__STATED PROBLEM__. Switch "Identify the document elements" to "Detect the document elements" everywhere it occurs in the lines below, and reproduce the lines with nothing else changed.

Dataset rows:
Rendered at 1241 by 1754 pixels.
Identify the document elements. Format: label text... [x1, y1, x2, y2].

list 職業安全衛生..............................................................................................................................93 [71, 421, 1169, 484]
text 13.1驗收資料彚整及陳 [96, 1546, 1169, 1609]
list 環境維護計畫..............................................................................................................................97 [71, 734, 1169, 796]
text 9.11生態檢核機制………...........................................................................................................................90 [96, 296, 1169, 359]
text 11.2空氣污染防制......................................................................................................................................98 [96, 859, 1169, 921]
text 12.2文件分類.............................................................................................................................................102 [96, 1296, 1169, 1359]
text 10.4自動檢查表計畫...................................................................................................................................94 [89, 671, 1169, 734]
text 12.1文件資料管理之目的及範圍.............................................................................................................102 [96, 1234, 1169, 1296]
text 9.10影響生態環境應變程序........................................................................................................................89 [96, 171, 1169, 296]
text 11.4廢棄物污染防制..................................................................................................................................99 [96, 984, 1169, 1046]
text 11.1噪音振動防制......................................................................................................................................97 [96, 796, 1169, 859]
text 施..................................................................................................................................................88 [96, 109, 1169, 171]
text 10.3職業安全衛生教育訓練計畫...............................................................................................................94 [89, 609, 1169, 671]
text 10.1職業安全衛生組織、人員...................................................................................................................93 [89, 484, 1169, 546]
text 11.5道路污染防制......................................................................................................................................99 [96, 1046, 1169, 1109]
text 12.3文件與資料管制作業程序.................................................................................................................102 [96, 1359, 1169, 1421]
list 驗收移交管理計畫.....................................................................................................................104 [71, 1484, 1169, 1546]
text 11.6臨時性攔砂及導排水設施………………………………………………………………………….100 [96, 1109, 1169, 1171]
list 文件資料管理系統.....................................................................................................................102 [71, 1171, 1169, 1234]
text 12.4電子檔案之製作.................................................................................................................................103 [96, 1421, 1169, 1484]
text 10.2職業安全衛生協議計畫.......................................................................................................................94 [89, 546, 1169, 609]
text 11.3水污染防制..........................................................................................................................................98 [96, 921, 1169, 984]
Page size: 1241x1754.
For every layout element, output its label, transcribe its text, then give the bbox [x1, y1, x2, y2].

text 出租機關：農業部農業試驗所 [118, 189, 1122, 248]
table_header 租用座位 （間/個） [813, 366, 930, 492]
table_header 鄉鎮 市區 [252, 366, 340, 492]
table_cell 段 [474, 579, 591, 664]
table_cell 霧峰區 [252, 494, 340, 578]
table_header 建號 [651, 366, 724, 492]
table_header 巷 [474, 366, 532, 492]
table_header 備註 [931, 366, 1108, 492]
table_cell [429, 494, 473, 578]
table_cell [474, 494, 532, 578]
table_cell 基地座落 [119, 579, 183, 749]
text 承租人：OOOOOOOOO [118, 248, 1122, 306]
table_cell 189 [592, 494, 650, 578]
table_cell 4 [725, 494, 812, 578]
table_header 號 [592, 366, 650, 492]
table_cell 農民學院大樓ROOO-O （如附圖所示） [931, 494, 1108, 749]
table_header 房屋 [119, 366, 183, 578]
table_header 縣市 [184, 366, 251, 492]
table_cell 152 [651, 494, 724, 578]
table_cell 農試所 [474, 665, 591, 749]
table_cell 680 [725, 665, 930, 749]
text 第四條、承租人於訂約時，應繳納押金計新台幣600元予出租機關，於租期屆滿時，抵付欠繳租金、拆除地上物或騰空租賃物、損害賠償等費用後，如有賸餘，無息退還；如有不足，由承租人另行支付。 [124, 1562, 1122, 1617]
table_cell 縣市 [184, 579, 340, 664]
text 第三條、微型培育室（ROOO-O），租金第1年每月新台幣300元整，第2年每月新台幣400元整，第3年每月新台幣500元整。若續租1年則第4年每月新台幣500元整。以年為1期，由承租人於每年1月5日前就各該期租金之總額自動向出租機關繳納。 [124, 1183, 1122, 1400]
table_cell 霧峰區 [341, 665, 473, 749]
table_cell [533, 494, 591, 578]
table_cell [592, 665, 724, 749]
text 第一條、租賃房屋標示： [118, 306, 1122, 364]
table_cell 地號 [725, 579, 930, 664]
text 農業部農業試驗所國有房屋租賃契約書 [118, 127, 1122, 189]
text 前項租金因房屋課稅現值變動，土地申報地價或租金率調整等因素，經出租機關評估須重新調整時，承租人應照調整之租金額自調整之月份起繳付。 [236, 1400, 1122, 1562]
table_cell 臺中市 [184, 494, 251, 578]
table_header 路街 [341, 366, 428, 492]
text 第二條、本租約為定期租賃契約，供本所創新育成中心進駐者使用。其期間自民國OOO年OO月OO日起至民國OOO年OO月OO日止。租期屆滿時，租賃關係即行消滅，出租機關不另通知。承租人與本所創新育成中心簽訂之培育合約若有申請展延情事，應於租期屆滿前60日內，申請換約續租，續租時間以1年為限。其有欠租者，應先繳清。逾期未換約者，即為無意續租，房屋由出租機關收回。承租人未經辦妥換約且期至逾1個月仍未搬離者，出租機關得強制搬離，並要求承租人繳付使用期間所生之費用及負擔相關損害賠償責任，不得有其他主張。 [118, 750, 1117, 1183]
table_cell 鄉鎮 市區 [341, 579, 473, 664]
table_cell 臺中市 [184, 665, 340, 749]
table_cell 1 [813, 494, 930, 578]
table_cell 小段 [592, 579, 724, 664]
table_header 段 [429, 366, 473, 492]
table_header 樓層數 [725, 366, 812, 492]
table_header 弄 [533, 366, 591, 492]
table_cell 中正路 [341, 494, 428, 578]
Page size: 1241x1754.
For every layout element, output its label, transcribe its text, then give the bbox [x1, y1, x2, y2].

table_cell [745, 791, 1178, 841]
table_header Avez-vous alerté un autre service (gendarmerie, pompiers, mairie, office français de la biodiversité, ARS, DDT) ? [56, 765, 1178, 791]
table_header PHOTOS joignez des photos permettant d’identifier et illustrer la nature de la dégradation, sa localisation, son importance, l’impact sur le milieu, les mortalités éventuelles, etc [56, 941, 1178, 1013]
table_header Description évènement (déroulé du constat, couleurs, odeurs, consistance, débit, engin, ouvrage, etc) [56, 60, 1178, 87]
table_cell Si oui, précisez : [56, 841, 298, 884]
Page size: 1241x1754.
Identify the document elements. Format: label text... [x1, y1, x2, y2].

__COMPLETE RESPONSE__.
Rendered at 1241 by 1754 pixels.
Detect the document elements. Format: label text... [x1, y1, x2, y2].

list 職業安全衛生..............................................................................................................................93 [71, 421, 1169, 484]
text 13.1驗收資料彚整及陳 [96, 1546, 1169, 1609]
list 環境維護計畫..............................................................................................................................97 [71, 734, 1169, 796]
text 9.11生態檢核機制………...........................................................................................................................90 [96, 296, 1169, 359]
text 11.2空氣污染防制......................................................................................................................................98 [96, 859, 1169, 921]
text 12.2文件分類.............................................................................................................................................102 [96, 1296, 1169, 1359]
text 10.4自動檢查表計畫...................................................................................................................................94 [89, 671, 1169, 734]
text 12.1文件資料管理之目的及範圍.............................................................................................................102 [96, 1234, 1169, 1296]
text 9.10影響生態環境應變程序........................................................................................................................89 [96, 171, 1169, 296]
text 11.4廢棄物污染防制..................................................................................................................................99 [96, 984, 1169, 1046]
text 11.1噪音振動防制......................................................................................................................................97 [96, 796, 1169, 859]
text 施..................................................................................................................................................88 [96, 109, 1169, 171]
text 10.3職業安全衛生教育訓練計畫...............................................................................................................94 [89, 609, 1169, 671]
text 10.1職業安全衛生組織、人員...................................................................................................................93 [89, 484, 1169, 546]
text 11.5道路污染防制......................................................................................................................................99 [96, 1046, 1169, 1109]
text 12.3文件與資料管制作業程序.................................................................................................................102 [96, 1359, 1169, 1421]
list 驗收移交管理計畫.....................................................................................................................104 [71, 1484, 1169, 1546]
text 11.6臨時性攔砂及導排水設施………………………………………………………………………….100 [96, 1109, 1169, 1171]
list 文件資料管理系統.....................................................................................................................102 [71, 1171, 1169, 1234]
text 12.4電子檔案之製作.................................................................................................................................103 [96, 1421, 1169, 1484]
text 10.2職業安全衛生協議計畫.......................................................................................................................94 [89, 546, 1169, 609]
text 11.3水污染防制..........................................................................................................................................98 [96, 921, 1169, 984]
Page size: 1241x1754.
For every layout element, output its label, transcribe its text, then give the bbox [x1, y1, x2, y2].

text 出租機關：農業部農業試驗所 [118, 189, 1122, 248]
table_header 租用座位 （間/個） [813, 366, 930, 492]
table_header 鄉鎮 市區 [252, 366, 340, 492]
table_cell 段 [474, 579, 591, 664]
table_cell 霧峰區 [252, 494, 340, 578]
table_header 建號 [651, 366, 724, 492]
table_header 巷 [474, 366, 532, 492]
table_header 備註 [931, 366, 1108, 492]
table_cell [429, 494, 473, 578]
table_cell [474, 494, 532, 578]
table_cell 基地座落 [119, 579, 183, 749]
text 承租人：OOOOOOOOO [118, 248, 1122, 306]
table_cell 189 [592, 494, 650, 578]
table_cell 4 [725, 494, 812, 578]
table_header 號 [592, 366, 650, 492]
table_cell 農民學院大樓ROOO-O （如附圖所示） [931, 494, 1108, 749]
table_header 房屋 [119, 366, 183, 578]
table_header 縣市 [184, 366, 251, 492]
table_cell 152 [651, 494, 724, 578]
table_cell 農試所 [474, 665, 591, 749]
table_cell 680 [725, 665, 930, 749]
text 第四條、承租人於訂約時，應繳納押金計新台幣600元予出租機關，於租期屆滿時，抵付欠繳租金、拆除地上物或騰空租賃物、損害賠償等費用後，如有賸餘，無息退還；如有不足，由承租人另行支付。 [124, 1562, 1122, 1617]
table_cell 縣市 [184, 579, 340, 664]
text 第三條、微型培育室（ROOO-O），租金第1年每月新台幣300元整，第2年每月新台幣400元整，第3年每月新台幣500元整。若續租1年則第4年每月新台幣500元整。以年為1期，由承租人於每年1月5日前就各該期租金之總額自動向出租機關繳納。 [124, 1183, 1122, 1400]
table_cell 霧峰區 [341, 665, 473, 749]
table_cell [533, 494, 591, 578]
table_cell [592, 665, 724, 749]
text 第一條、租賃房屋標示： [118, 306, 1122, 364]
table_cell 地號 [725, 579, 930, 664]
text 農業部農業試驗所國有房屋租賃契約書 [118, 127, 1122, 189]
text 前項租金因房屋課稅現值變動，土地申報地價或租金率調整等因素，經出租機關評估須重新調整時，承租人應照調整之租金額自調整之月份起繳付。 [236, 1400, 1122, 1562]
table_cell 臺中市 [184, 494, 251, 578]
table_header 路街 [341, 366, 428, 492]
text 第二條、本租約為定期租賃契約，供本所創新育成中心進駐者使用。其期間自民國OOO年OO月OO日起至民國OOO年OO月OO日止。租期屆滿時，租賃關係即行消滅，出租機關不另通知。承租人與本所創新育成中心簽訂之培育合約若有申請展延情事，應於租期屆滿前60日內，申請換約續租，續租時間以1年為限。其有欠租者，應先繳清。逾期未換約者，即為無意續租，房屋由出租機關收回。承租人未經辦妥換約且期至逾1個月仍未搬離者，出租機關得強制搬離，並要求承租人繳付使用期間所生之費用及負擔相關損害賠償責任，不得有其他主張。 [118, 750, 1117, 1183]
table_cell 鄉鎮 市區 [341, 579, 473, 664]
table_cell 臺中市 [184, 665, 340, 749]
table_cell 1 [813, 494, 930, 578]
table_cell 小段 [592, 579, 724, 664]
table_header 段 [429, 366, 473, 492]
table_header 樓層數 [725, 366, 812, 492]
table_header 弄 [533, 366, 591, 492]
table_cell 中正路 [341, 494, 428, 578]
Page size: 1241x1754.
For every layout element, output its label, transcribe its text, then give the bbox [x1, y1, x2, y2].

table_cell [745, 791, 1178, 841]
table_header Avez-vous alerté un autre service (gendarmerie, pompiers, mairie, office français de la biodiversité, ARS, DDT) ? [56, 765, 1178, 791]
table_header PHOTOS joignez des photos permettant d’identifier et illustrer la nature de la dégradation, sa localisation, son importance, l’impact sur le milieu, les mortalités éventuelles, etc [56, 941, 1178, 1013]
table_header Description évènement (déroulé du constat, couleurs, odeurs, consistance, débit, engin, ouvrage, etc) [56, 60, 1178, 87]
table_cell Si oui, précisez : [56, 841, 298, 884]
Page size: 1241x1754.
Detect the document elements. Format: label text... [x1, y1, x2, y2].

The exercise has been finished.